EXERCISE DIRECTIONS:
From the material below, copy every line in which the word "Xbox" occurs.
────────
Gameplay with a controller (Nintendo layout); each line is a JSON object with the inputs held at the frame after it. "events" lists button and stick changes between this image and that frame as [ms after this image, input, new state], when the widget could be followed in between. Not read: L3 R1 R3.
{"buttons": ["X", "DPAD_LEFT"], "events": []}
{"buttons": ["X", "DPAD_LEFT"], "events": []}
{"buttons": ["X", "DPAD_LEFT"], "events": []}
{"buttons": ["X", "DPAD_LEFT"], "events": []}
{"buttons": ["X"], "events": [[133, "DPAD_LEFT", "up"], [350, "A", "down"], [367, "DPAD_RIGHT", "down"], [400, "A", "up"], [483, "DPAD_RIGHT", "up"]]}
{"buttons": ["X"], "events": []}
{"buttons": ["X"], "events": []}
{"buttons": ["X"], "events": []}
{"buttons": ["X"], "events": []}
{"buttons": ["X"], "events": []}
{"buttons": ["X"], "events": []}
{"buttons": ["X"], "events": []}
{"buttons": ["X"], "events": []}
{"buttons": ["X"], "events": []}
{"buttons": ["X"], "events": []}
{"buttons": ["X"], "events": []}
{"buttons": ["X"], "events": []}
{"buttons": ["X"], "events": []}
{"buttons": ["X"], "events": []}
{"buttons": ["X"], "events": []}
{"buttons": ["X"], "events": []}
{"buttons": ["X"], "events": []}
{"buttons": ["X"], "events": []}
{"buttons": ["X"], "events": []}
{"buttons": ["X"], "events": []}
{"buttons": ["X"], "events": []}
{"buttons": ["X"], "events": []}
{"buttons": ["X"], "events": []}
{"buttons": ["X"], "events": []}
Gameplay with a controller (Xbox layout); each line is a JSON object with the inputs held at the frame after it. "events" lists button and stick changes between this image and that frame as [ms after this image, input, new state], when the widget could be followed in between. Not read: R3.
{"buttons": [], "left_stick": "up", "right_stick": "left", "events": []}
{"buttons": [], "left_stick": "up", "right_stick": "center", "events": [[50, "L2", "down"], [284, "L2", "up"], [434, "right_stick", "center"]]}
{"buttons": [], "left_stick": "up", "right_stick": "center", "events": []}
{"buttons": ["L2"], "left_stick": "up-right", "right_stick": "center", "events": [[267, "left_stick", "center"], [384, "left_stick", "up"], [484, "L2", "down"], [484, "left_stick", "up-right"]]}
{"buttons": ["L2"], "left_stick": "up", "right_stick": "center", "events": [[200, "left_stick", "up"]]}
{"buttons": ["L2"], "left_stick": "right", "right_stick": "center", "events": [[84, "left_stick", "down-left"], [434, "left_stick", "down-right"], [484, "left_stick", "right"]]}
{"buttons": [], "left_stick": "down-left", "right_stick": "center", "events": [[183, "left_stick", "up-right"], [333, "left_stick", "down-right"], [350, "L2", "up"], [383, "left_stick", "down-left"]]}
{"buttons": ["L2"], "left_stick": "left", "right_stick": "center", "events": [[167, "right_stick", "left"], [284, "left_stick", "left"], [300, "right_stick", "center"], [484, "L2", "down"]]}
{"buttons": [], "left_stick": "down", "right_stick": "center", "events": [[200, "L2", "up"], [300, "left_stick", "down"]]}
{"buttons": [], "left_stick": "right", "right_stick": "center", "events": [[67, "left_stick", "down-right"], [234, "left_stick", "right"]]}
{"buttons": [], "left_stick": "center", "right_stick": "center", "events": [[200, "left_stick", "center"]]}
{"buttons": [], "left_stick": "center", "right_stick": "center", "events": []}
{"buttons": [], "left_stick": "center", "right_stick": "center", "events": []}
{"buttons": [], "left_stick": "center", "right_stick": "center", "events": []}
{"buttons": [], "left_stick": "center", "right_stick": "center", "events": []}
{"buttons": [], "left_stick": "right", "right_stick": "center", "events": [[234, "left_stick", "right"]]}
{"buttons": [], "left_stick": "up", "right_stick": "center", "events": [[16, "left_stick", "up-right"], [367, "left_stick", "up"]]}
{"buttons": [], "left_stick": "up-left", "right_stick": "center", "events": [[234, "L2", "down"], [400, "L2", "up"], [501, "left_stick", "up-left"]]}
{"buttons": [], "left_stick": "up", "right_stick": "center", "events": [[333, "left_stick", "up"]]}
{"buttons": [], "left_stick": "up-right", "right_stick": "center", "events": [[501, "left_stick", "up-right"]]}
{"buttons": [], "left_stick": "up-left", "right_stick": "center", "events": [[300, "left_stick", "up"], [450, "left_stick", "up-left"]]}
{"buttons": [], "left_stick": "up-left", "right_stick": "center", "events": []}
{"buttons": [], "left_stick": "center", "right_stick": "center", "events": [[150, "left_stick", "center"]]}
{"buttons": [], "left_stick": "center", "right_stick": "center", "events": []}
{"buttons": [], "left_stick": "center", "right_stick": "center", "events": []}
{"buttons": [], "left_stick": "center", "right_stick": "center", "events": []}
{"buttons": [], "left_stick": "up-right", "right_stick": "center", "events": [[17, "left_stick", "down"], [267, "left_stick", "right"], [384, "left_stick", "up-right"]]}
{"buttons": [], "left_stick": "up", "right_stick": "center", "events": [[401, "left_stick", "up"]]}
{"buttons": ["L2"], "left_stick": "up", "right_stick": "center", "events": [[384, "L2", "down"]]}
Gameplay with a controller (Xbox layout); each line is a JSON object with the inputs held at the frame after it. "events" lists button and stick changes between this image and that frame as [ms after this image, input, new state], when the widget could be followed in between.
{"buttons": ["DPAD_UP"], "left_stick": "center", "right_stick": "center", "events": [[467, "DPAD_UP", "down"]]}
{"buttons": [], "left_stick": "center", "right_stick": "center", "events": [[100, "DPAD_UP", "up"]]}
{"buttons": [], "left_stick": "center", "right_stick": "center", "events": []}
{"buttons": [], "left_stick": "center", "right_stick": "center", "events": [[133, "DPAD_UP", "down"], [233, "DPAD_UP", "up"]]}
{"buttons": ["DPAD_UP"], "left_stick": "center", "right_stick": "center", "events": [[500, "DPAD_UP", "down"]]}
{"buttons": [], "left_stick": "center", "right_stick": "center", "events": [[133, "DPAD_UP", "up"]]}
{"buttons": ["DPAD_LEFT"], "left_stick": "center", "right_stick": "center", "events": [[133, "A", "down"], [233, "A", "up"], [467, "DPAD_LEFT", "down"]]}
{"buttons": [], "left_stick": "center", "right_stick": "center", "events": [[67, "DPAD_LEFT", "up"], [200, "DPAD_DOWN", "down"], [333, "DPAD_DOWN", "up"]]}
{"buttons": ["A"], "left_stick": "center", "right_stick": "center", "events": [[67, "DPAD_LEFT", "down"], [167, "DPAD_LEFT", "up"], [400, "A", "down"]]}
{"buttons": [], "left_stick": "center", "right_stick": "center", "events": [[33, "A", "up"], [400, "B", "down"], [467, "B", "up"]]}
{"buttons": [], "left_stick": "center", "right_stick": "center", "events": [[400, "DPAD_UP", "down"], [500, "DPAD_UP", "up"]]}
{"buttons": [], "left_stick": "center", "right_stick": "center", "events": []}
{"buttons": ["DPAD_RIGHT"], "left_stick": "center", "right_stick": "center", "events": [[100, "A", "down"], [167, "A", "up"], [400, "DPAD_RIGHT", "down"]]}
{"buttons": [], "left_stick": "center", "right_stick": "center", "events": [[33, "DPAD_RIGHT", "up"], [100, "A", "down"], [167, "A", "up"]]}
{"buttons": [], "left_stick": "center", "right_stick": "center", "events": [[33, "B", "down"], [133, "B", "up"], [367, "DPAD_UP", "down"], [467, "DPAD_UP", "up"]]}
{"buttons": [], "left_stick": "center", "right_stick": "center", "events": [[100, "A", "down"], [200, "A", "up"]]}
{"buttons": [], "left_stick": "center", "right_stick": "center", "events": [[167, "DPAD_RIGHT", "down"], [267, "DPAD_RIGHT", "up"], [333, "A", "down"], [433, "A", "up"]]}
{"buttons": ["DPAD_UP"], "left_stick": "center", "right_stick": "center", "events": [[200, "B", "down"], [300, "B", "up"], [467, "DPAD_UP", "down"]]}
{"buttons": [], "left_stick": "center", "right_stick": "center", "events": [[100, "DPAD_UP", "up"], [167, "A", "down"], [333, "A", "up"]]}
────────
RESULT OF THIS EXERCISE:
Gameplay with a controller (Xbox layout); each line is a JSON object with the inputs held at the frame after it. "events" lists button and stick changes between this image and that frame as [ms after this image, input, new state], when the widget could be followed in between. Not read: R3.
Gameplay with a controller (Xbox layout); each line is a JSON object with the inputs held at the frame after it. "events" lists button and stick changes between this image and that frame as [ms after this image, input, new state], when the widget could be followed in between.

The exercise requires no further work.